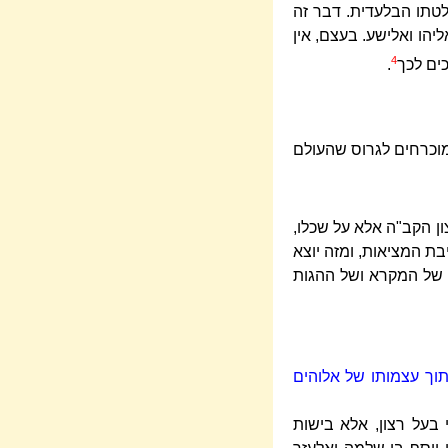
לטתו הבלעדית. דבר זה
הו ואלישע. בעצם, אין
4
ים לכך
.
מוכרחים לגרוס שהעולם
ון הקב"ה אלא על שכלו,
יבת המציאות, ומזה יוצא
 של המקרא ושל ההגות
תוך עצמותו של אלוהים
 בעל רצון, אלא בישות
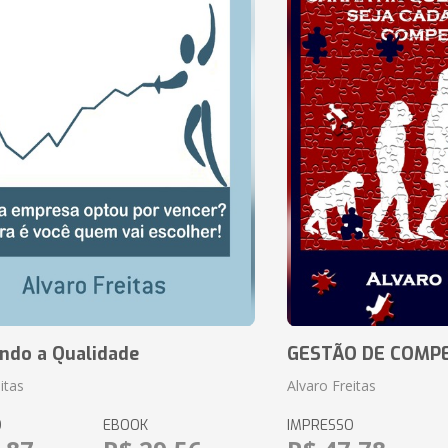
ando a Qualidade
GESTÃO DE COMP
itas
Alvaro Freitas
O
EBOOK
IMPRESSO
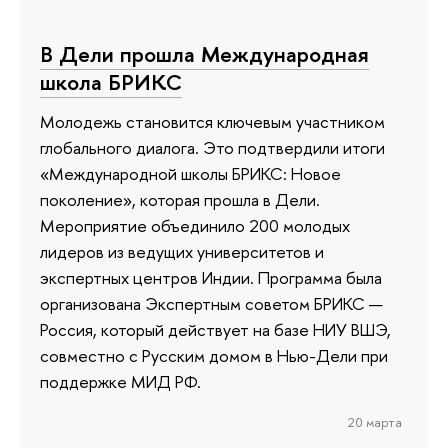
В Дели прошла Международная
школа БРИКС
Молодежь становится ключевым участником
глобального диалога. Это подтвердили итоги
«Международной школы БРИКС: Новое
поколение», которая прошла в Дели.
Мероприятие объединило 200 молодых
лидеров из ведущих университетов и
экспертных центров Индии. Программа была
организована Экспертным советом БРИКС —
Россия, который действует на базе НИУ ВШЭ,
совместно с Русским домом в Нью-Дели при
поддержке МИД РФ.
20 марта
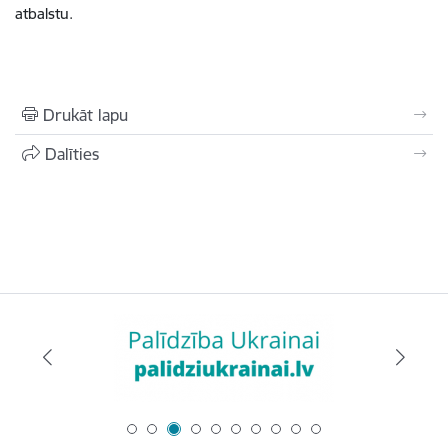
atbalstu.
Drukāt lapu
Dalīties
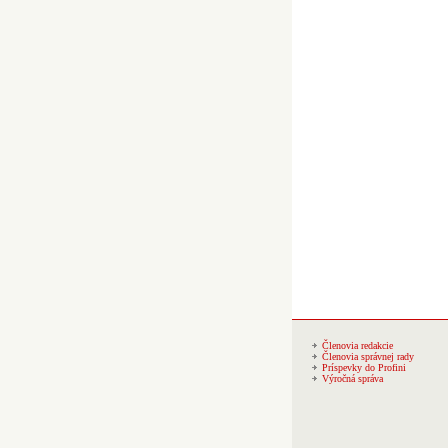
Členovia redakcie
Členovia správnej rady
Príspevky do Profini
Výročná správa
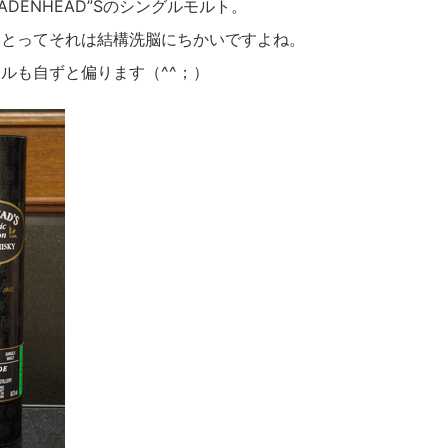
DENHEAD”Sのシングルモルト。
にとってそれは結構洗脳にちかいですよね。
ルも自ずと偏ります（^^；）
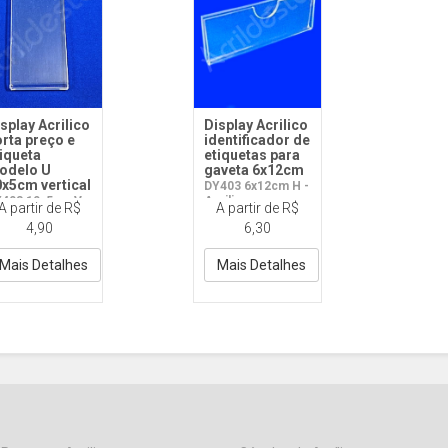
splay Acrilico
Display Acrilico
rta preço e
identificador de
iqueta
etiquetas para
odelo U
gaveta 6x12cm
x5cm vertical
DY403 6x12cm H -
403 10x5cm V -
Acrilico
A partir de R$
A partir de R$
rilico
4,90
6,30
Mais Detalhes
Mais Detalhes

---------------

## Work to be completed
Reproduce these lines with every occurrence of "Mais Detalhes" swapped for "Saiba Mais", keeping everything else unchanged and leaving out the pictures.

## Solution for this exercise
לטתו הבלעדית. דבר זה
הו ואלישע. בעצם, אין
4
ים לכך
.
מוכרחים לגרוס שהעולם
ון הקב"ה אלא על שכלו,
יבת המציאות, ומזה יוצא
 של המקרא ושל ההגות
תוך עצמותו של אלוהים
 בעל רצון, אלא בישות
ando a Qualidade
GESTÃO DE COMP
itas
Alvaro Freitas
O
EBOOK
IMPRESSO
В Дели прошла Международная
школа БРИКС
Молодежь становится ключевым участником
глобального диалога. Это подтвердили итоги
«Международной школы БРИКС: Новое
поколение», которая прошла в Дели.
Мероприятие объединило 200 молодых
лидеров из ведущих университетов и
экспертных центров Индии. Программа была
организована Экспертным советом БРИКС —
Россия, который действует на базе НИУ ВШЭ,
совместно с Русским домом в Нью-Дели при
поддержке МИД РФ.
20 марта
atbalstu.
Drukāt lapu
Dalīties
Členovia redakcie
Členovia správnej rady
Príspevky do Profini
Výročná správa
DENHEAD”Sのシングルモルト。
にとってそれは結構洗脳にちかいですよね。
ルも自ずと偏ります（^^；）
splay Acrilico
Display Acrilico
rta preço e
identificador de
iqueta
etiquetas para
odelo U
gaveta 6x12cm
x5cm vertical
DY403 6x12cm H -
403 10x5cm V -
Acrilico
A partir de R$
A partir de R$
rilico
4,90
6,30
Saiba Mais
Saiba Mais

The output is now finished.